ConocoPhillips reported earning $2.4 billion in Alaska last year. It reported spending $1.1 billion on capital projects in Alaska last year, a level of investment the company plans to continue, its statement said.

A ConocoPhillips spokeswoman said in a statement Tuesday that the company supports nearly 1,000 direct jobs and 8,900 contractor jobs in Alaska. The company paid $3 billion in taxes and royalties last year, including $2.3 billion to the state and $711 million to the federal government, the statement said.

State Sen. Bill Wielechowski, the sponsor of Senate Bill 114 who sought the report from Legislative Research Services, said the oil industry in Alaska has not lived up to its promised investments when Senate Bill 21 was passed and implemented about a decade ago.

Jobs have been cut in half, and investment and state revenue have plummeted.
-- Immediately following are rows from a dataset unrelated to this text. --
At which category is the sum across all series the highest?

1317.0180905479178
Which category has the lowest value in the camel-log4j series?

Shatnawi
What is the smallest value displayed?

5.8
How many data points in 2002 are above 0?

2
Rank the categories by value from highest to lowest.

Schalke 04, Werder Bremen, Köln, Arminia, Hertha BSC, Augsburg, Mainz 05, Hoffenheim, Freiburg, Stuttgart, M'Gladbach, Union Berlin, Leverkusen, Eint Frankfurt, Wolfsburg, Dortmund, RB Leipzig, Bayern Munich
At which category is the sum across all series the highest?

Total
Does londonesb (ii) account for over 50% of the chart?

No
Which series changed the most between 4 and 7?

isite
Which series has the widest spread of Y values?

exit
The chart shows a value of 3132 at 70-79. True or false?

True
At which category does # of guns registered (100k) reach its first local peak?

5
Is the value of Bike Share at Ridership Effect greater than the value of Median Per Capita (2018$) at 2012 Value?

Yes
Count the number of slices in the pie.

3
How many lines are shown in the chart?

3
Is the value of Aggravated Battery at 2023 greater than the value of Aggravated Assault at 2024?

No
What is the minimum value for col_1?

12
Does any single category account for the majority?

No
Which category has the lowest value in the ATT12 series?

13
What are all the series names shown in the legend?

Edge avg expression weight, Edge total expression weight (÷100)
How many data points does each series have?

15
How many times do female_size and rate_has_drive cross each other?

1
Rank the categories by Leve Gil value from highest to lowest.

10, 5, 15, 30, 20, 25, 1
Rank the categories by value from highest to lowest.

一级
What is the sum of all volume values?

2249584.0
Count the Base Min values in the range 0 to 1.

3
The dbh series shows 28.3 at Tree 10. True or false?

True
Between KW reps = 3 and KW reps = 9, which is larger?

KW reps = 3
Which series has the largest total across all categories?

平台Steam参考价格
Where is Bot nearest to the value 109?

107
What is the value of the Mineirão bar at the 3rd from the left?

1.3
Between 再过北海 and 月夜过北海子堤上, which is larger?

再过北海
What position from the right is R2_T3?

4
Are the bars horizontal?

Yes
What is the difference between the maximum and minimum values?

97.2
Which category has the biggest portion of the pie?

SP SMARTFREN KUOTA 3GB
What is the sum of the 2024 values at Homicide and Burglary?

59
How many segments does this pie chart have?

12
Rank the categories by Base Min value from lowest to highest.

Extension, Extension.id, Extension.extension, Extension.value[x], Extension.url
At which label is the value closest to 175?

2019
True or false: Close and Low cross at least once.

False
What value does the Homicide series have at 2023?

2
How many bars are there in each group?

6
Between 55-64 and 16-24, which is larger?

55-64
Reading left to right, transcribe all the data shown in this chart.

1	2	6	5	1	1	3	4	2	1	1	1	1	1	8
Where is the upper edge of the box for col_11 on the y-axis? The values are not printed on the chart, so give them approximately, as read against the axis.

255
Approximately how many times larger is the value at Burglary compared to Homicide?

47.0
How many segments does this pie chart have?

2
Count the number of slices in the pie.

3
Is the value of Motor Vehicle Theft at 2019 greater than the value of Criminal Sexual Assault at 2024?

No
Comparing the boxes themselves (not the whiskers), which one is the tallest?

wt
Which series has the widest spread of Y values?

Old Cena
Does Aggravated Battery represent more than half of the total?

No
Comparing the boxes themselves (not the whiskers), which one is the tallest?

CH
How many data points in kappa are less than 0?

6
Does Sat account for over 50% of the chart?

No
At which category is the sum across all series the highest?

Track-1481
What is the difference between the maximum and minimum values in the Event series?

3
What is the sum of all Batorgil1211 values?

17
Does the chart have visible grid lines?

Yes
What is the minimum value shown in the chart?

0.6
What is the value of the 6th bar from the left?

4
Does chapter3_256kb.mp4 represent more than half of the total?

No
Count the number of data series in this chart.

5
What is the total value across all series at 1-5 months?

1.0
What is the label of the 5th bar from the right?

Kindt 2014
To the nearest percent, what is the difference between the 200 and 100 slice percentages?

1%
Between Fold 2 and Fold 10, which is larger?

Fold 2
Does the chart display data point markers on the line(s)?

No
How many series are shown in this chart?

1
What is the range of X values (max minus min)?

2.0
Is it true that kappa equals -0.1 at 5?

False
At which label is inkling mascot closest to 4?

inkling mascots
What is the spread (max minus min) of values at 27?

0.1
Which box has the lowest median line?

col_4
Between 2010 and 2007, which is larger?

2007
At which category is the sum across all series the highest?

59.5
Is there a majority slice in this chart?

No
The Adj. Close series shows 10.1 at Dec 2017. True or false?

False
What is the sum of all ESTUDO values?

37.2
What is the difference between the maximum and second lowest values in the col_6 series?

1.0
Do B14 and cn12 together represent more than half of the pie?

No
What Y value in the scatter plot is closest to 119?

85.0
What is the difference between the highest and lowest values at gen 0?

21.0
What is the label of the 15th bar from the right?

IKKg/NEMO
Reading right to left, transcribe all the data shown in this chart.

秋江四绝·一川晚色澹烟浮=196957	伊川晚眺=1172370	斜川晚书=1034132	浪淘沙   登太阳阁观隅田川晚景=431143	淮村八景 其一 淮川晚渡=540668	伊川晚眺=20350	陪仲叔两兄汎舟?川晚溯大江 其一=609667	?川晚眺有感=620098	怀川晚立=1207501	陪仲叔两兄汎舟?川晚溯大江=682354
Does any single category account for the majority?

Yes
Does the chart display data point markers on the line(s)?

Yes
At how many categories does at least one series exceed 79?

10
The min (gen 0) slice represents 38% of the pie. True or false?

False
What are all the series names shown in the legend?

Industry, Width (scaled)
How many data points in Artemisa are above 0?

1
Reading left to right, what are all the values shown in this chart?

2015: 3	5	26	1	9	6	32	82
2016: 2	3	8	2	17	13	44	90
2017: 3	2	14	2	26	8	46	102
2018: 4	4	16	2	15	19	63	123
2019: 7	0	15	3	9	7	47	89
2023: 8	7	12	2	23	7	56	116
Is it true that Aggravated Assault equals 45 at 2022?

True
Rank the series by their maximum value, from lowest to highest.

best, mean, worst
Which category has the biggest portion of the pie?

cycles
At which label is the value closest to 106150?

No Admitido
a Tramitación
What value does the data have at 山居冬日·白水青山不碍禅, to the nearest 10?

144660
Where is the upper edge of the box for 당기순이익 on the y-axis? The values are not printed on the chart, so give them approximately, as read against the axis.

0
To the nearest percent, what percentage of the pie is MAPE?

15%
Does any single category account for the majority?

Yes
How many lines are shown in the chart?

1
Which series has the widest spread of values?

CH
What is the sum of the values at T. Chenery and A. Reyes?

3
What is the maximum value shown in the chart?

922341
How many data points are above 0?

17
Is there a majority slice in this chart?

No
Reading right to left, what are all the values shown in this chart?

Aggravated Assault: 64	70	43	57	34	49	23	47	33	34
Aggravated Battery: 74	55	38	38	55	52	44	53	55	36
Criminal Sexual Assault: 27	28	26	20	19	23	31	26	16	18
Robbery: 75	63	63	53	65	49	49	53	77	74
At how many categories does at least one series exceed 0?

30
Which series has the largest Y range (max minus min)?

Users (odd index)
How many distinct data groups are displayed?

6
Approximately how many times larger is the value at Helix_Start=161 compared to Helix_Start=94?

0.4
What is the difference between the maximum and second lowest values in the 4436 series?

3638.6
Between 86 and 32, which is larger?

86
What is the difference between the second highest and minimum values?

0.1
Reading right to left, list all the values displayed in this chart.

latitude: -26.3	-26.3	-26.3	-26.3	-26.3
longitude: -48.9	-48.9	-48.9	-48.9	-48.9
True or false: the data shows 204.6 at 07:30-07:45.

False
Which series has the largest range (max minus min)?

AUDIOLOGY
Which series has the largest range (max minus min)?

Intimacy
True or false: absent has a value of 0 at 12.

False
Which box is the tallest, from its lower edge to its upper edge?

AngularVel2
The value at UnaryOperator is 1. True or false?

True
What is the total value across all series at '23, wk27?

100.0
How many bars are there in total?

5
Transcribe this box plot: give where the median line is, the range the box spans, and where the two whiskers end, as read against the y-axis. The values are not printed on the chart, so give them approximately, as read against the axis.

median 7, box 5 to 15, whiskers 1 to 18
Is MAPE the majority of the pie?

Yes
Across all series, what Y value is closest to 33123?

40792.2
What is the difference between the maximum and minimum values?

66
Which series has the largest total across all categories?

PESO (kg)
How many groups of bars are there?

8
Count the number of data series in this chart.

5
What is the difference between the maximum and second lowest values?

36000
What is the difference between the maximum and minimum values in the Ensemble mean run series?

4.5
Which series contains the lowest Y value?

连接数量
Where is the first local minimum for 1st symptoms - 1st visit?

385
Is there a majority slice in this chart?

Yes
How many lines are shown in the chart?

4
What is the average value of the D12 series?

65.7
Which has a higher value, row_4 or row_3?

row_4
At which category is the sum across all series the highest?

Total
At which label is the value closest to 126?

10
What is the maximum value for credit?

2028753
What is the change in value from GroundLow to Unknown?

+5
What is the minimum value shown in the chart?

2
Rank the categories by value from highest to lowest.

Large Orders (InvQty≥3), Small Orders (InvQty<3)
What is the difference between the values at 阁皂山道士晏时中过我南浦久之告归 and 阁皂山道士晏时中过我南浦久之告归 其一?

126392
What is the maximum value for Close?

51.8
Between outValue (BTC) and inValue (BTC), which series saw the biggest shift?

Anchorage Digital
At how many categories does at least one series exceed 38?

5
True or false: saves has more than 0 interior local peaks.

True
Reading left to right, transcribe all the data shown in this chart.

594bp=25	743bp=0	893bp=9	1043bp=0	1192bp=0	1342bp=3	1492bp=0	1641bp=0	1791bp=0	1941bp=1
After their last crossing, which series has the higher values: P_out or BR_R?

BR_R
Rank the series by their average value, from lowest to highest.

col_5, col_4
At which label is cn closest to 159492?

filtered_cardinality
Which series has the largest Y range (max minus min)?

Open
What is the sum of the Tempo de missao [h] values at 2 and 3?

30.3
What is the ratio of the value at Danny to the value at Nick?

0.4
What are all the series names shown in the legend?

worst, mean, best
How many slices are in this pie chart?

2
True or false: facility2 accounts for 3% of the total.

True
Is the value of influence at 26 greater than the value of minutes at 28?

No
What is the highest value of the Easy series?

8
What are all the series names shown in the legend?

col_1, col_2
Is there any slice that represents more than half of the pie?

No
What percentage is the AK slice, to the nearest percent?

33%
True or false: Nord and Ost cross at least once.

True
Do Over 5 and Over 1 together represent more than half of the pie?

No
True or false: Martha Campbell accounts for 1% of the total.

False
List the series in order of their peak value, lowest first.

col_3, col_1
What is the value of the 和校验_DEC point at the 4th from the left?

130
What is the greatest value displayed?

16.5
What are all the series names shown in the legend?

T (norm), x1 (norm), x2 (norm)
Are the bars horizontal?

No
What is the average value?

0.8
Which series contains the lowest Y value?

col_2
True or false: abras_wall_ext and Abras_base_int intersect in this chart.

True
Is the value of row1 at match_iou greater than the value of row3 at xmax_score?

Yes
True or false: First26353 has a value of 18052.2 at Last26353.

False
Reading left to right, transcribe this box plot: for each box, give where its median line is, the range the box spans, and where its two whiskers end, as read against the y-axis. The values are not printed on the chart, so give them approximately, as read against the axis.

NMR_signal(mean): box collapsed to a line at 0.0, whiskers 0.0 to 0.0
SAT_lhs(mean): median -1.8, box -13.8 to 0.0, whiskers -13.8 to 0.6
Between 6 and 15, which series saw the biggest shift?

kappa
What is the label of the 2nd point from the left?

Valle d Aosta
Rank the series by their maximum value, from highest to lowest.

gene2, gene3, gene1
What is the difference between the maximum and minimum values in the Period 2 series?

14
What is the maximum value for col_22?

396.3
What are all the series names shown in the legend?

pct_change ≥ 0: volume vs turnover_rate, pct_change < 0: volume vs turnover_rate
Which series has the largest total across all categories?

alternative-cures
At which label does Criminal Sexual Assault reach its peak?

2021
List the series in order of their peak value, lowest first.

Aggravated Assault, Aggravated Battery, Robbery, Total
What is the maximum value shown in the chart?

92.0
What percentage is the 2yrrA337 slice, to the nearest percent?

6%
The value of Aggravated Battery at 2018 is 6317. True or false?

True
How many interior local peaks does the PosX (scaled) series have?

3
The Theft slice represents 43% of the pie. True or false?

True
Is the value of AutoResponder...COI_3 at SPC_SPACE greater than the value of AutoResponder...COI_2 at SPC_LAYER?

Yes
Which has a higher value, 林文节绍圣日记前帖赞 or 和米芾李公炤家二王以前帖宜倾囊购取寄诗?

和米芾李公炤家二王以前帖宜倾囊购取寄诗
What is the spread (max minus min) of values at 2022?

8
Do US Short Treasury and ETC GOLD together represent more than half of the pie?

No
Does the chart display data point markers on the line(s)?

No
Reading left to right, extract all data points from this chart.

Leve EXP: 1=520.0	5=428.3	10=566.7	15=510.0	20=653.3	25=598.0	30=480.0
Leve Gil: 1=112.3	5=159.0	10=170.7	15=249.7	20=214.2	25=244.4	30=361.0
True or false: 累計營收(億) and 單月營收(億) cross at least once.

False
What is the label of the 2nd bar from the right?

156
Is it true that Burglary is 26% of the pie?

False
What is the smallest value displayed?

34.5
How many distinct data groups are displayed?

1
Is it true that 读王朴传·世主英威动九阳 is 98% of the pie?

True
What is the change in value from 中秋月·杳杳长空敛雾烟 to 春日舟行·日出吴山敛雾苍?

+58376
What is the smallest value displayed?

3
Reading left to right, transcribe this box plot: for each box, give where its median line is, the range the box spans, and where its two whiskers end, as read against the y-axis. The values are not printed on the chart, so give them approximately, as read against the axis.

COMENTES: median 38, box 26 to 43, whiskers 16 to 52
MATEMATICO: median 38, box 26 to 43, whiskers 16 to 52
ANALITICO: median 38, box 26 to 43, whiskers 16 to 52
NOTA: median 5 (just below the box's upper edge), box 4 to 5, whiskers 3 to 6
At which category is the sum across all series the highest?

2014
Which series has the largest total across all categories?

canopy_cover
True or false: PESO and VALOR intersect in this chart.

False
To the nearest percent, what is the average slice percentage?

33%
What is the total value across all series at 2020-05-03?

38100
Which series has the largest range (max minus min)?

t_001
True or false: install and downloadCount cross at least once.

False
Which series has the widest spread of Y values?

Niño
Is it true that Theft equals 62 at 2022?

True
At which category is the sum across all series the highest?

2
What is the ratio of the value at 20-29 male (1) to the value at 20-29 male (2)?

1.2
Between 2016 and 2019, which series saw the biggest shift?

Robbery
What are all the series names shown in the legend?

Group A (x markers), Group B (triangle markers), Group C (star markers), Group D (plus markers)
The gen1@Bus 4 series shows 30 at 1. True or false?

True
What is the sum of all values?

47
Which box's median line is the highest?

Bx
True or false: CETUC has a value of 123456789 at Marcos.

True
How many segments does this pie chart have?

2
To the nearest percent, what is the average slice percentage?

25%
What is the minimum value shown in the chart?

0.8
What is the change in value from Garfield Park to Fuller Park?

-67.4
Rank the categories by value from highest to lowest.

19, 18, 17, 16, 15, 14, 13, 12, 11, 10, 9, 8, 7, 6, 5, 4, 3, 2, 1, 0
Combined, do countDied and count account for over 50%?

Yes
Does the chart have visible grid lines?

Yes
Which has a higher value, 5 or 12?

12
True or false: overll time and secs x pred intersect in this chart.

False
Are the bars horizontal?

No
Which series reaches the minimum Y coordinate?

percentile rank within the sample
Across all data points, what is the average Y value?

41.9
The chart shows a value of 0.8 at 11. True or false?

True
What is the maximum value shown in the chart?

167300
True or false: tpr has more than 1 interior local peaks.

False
“Alaska is an extremely profitable place to do business,” said Wielechowski, an Anchorage Democrat.

ConocoPhillips also owns the giant Willow oil field in northern Alaska, approved by the Biden administration this year. Conservation groups have sued to stop the project, asserting that the federal government violated multiple laws when it approved the project and did not fully account for its environmental impacts.

ConocoPhillips has said construction there could start next year, depending on the outcome of the case. Oil production could begin there in 2029, eventually reaching up to 180,000 barrels daily.